Notably, section 45 of the Act expressly provides that it only applies to agreements among competitors (or potential competitors) to fix prices, allocate customers or markets, or limit output for “the production or supply of” a product or service. Thus, only conduct fitting within these categories, and relating to downstream production or supply — rather than upstream purchasing — is prohibited.
Section 45 of the Act is the product of a major redesign of Canadian cartel law, carried out over several years in the late 1990s and 2000s, and culminating in significant legislative reforms in 2009. The issue of buyer agreements was well-known to Parliament at the time of these amendments, as it had been considered in reports commissioned by the Bureau, and included in a Private Member’s Bill (which was not adopted). And yet the 2009 amendments did not address buy-side conduct. This was a deliberate and notable omission, as the prior version of section 45 did, at least in theory, apply to joint purchasing conduct.
Appropriately, the Bureau’s new guidance reflects this fact.
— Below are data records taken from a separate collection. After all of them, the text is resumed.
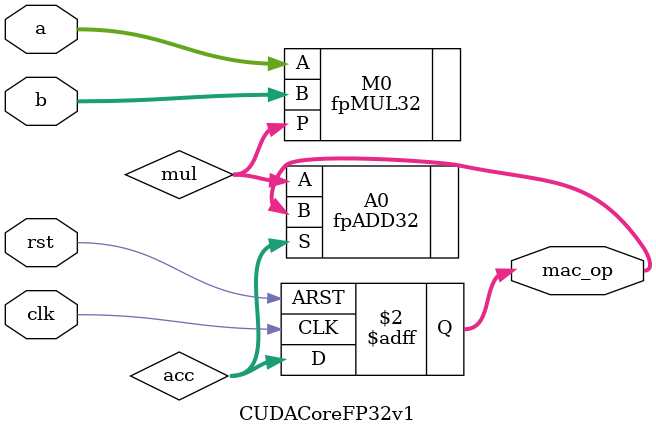
<source format=v>
`include "fpMUL32.v"
`include "fpADD32.v"

module CUDACoreFP32v1 (
    input clk, rst,
    input [31:0] a, b,
    output reg [31:0] mac_op
);
    wire [31:0] mul, acc;
    fpMUL32 M0(.A(a), .B(b), .P(mul));
    fpADD32 A0(.A(mul), .B(mac_op), .S(acc));

    always @(posedge clk or posedge rst) begin
        if(rst)
            mac_op <= 32'd0;
        else
            mac_op <= acc;
    end
endmodule

</source>
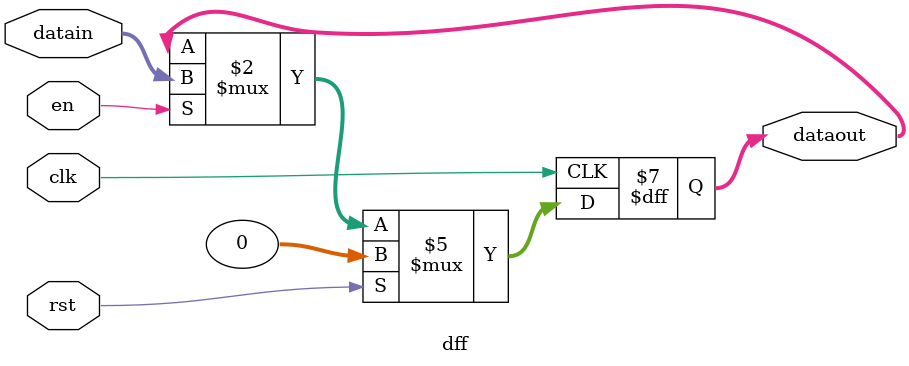
<source format=v>
`timescale 1ns / 1ps
module dff #(parameter WIDTH = 32) ( //Data Flip-Flop 
    input clk,
	 input en,
	 input rst,
    input [WIDTH-1:0] datain,
    output reg [WIDTH-1:0] dataout
    );
	always@(posedge clk)
	begin
		if(rst)
			dataout <= 0;
		else if(en)
			dataout <= datain;
	end
endmodule

</source>
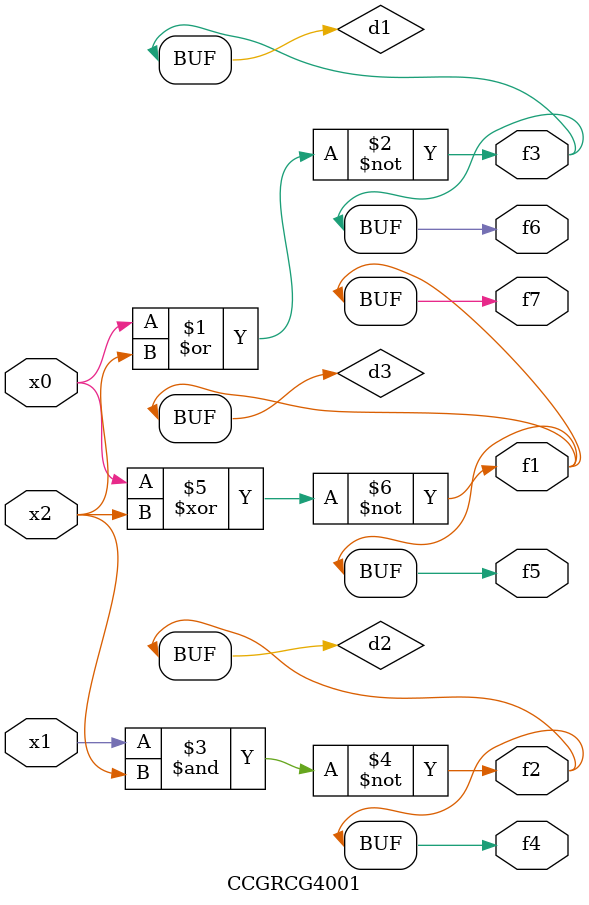
<source format=v>
module CCGRCG4001(
	input x0, x1, x2,
	output f1, f2, f3, f4, f5, f6, f7
);

	wire d1, d2, d3;

	nor (d1, x0, x2);
	nand (d2, x1, x2);
	xnor (d3, x0, x2);
	assign f1 = d3;
	assign f2 = d2;
	assign f3 = d1;
	assign f4 = d2;
	assign f5 = d3;
	assign f6 = d1;
	assign f7 = d3;
endmodule

</source>
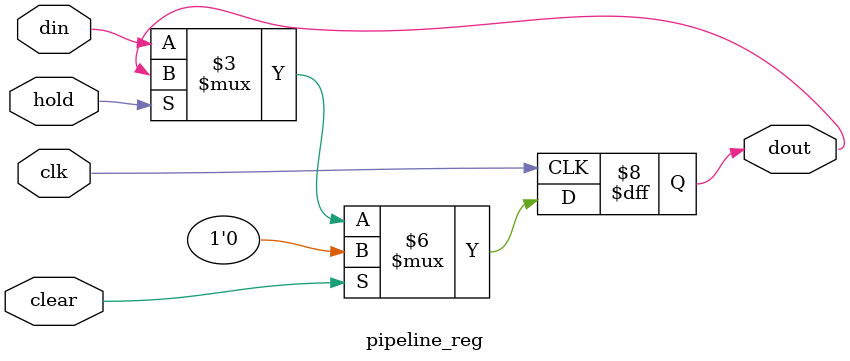
<source format=v>

`include "defines.v"

module pipeline_reg #(parameter N = 1)
    (
    input              clk,
    input              clear,
    input              hold,
    input      [N-1:0] din,
    output reg [N-1:0] dout
);

always @(posedge clk) begin
    if (clear)
        dout <= {N{1'b0}};
    else if (hold)
        dout <= dout;
    else
        dout <= din;
end


endmodule
</source>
It notes that:
While the Competition Bureau views [no-poach and wage-fixing] buy-side agreements between competitors as raising serious competition issues, the 2009 amendments to the Competition Act included the removal of the word “purchase” from section 45, limiting its scope to supply-side agreements.
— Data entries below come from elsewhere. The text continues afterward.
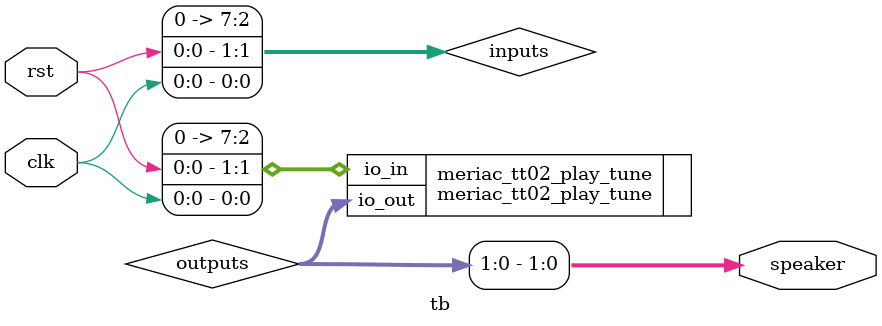
<source format=v>
`default_nettype none
`timescale 1ns/1ps

/*
this testbench just instantiates the module and makes some convenient wires
that can be driven / tested by the cocotb test.py
*/

module tb (
    // testbench is controlled by test.py
    input clk,
    input rst,
    output [1:0] speaker
   );

    // this part dumps the trace to a vcd file that can be viewed with GTKWave
    initial begin
        $dumpfile ("tb.vcd");
        $dumpvars (0, tb);
        #1;
    end

    // wire up the inputs and outputs
    wire [7:0] inputs = {6'b0, rst, clk};
    wire [7:0] outputs;
    assign speaker = outputs[1:0];

    // instantiate the DUT
    meriac_tt02_play_tune #(.MAX_COUNT(100)) meriac_tt02_play_tune(
        .io_in  (inputs),
        .io_out (outputs)
        );

endmodule

</source>
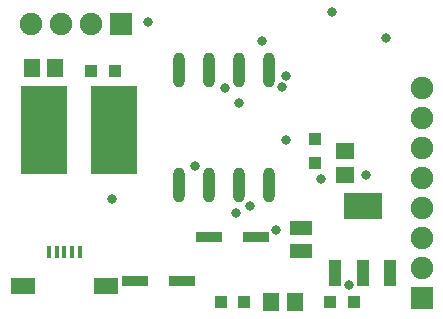
<source format=gts>
G04 Layer_Color=8388736*
%FSLAX25Y25*%
%MOIN*%
G70*
G01*
G75*
%ADD41R,0.01279X0.04331*%
%ADD42R,0.08268X0.05512*%
%ADD43R,0.05709X0.06496*%
%ADD44R,0.15748X0.29528*%
%ADD45R,0.04134X0.04331*%
%ADD46O,0.03937X0.11614*%
%ADD47R,0.04331X0.04134*%
%ADD48R,0.06496X0.05709*%
%ADD49R,0.03937X0.08661*%
%ADD50R,0.12992X0.08661*%
%ADD51R,0.07677X0.04724*%
%ADD52R,0.09055X0.03740*%
%ADD53R,0.07480X0.07480*%
%ADD54C,0.07480*%
%ADD55R,0.07480X0.07480*%
%ADD56C,0.03150*%
D41*
X23819Y22441D02*
D03*
X21260D02*
D03*
X18701D02*
D03*
X16142D02*
D03*
X13583D02*
D03*
D42*
X4921Y11220D02*
D03*
X32480D02*
D03*
D43*
X7874Y83661D02*
D03*
X15748D02*
D03*
X95472Y5906D02*
D03*
X87598D02*
D03*
D44*
X35236Y62992D02*
D03*
X12008D02*
D03*
D45*
X35433Y82677D02*
D03*
X27559D02*
D03*
X107283Y5906D02*
D03*
X115157D02*
D03*
X78740D02*
D03*
X70866D02*
D03*
D46*
X86850Y83268D02*
D03*
X76850D02*
D03*
X66850D02*
D03*
X56850D02*
D03*
X86850Y44685D02*
D03*
X76850D02*
D03*
X66850D02*
D03*
X56850D02*
D03*
D47*
X102362Y60039D02*
D03*
Y52165D02*
D03*
D48*
X112205Y48228D02*
D03*
Y56102D02*
D03*
D49*
X109055Y15354D02*
D03*
X118110D02*
D03*
X127165D02*
D03*
D50*
X118110Y37795D02*
D03*
D51*
X97441Y30512D02*
D03*
Y22638D02*
D03*
D52*
X82677Y27559D02*
D03*
X66929D02*
D03*
X58071Y12795D02*
D03*
X42323D02*
D03*
D53*
X137795Y7244D02*
D03*
D54*
Y17244D02*
D03*
Y27244D02*
D03*
Y37244D02*
D03*
Y47244D02*
D03*
Y57244D02*
D03*
Y67244D02*
D03*
Y77244D02*
D03*
X7559Y98425D02*
D03*
X27559D02*
D03*
X17559D02*
D03*
D55*
X37559D02*
D03*
D56*
X104331Y46891D02*
D03*
X119210Y48228D02*
D03*
X107972Y102461D02*
D03*
X46555Y99213D02*
D03*
X92716Y81004D02*
D03*
X84547Y92716D02*
D03*
X125984Y93884D02*
D03*
X113681Y11319D02*
D03*
X89370Y29724D02*
D03*
X75984Y35531D02*
D03*
X80610Y37894D02*
D03*
X72146Y77067D02*
D03*
X76870Y72244D02*
D03*
X91142Y77461D02*
D03*
X92520Y59646D02*
D03*
X62303Y51181D02*
D03*
X34564Y40157D02*
D03*
M02*

</source>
This is the correct outcome, and dovetails well with the Bureau’s 2009 Competitor Collaboration Guidelines, which expressly noted that “joint purchasing agreements – even those between firms
that compete in respect of the purchase of products – are not prohibited by section 45.”
However, the Bureau’s new guidance leaves open the possibility that such agreements may be investigated and remedied under the civil competitor agreements provisions of the Act.
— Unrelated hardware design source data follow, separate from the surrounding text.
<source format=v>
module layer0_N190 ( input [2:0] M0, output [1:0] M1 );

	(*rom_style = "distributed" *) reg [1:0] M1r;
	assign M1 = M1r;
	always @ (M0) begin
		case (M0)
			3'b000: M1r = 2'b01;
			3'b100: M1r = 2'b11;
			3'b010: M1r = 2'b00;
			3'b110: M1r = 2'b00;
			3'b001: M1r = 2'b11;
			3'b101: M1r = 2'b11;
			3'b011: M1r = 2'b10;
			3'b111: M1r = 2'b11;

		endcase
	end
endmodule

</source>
Potential Civil Enforcement in Canada
Looking forward, the Bureau may proceed against no-poach or other buy-side agreements under section 90.1 of the Act, which is a civil prohibition against competitor collaborations that are “likely to prevent or lessen competition substantially”. Importantly, the consequences of such an investigation are much less severe than the consequences of a criminal conviction under section 45, as the remedies are limited to behavioural orders correcting the conduct. There is no risk of imprisonment or fines (as under the criminal provisions), or of administrative monetary penalties (as under certain other civil provisions of the Act).
As the pre-2016 U.S. investigations demonstrate, however, such inquiries can have significant harmful reputational effects, and may prompt civil claims. Joint buying conduct therefore remains an issue on which qualified competition law advice should be sought.
 Among the earlier notable decisions are United States v. Swift & Co., 196 U.S. 375 (1905) (which involved a conspiracy among meat packers to reduce the price they paid for cattle) and Mandeville Island Farms, Inc. v. American Crystal Sugar Co., 334 U.S. 219 (1948) (which involved an agreement among three sugar refiners to pay uniform prices for California beets).
 The matter was settled without the companies admitting any wrongdoing; United States v. Adobe Systems, et al., Case No. 1:10-cv-01629 (D.D.C. Sept. 24, 2010).
 Bill C-472, An Act to amend the Competition Act (conspiracy agreements and right to make private applications), the Competition Tribunal Act (costs and summary dispositions) and the Criminal Code as a consequence, First Reading 6 April 2000, 2d Sess., 36th Parl., 48-49 Elizabeth II, 1999-2000.
 Former section 45(1)(c) prohibited agreements to “prevent or lessen, unduly, competition in the production, manufacture, purchase, barter, sale, storage, rental, transportation or supply of a product […]” (emphasis added).
 Competition Bureau, Competitor Collaboration Guidelines (23 December 2009), at 11, 33, and 44.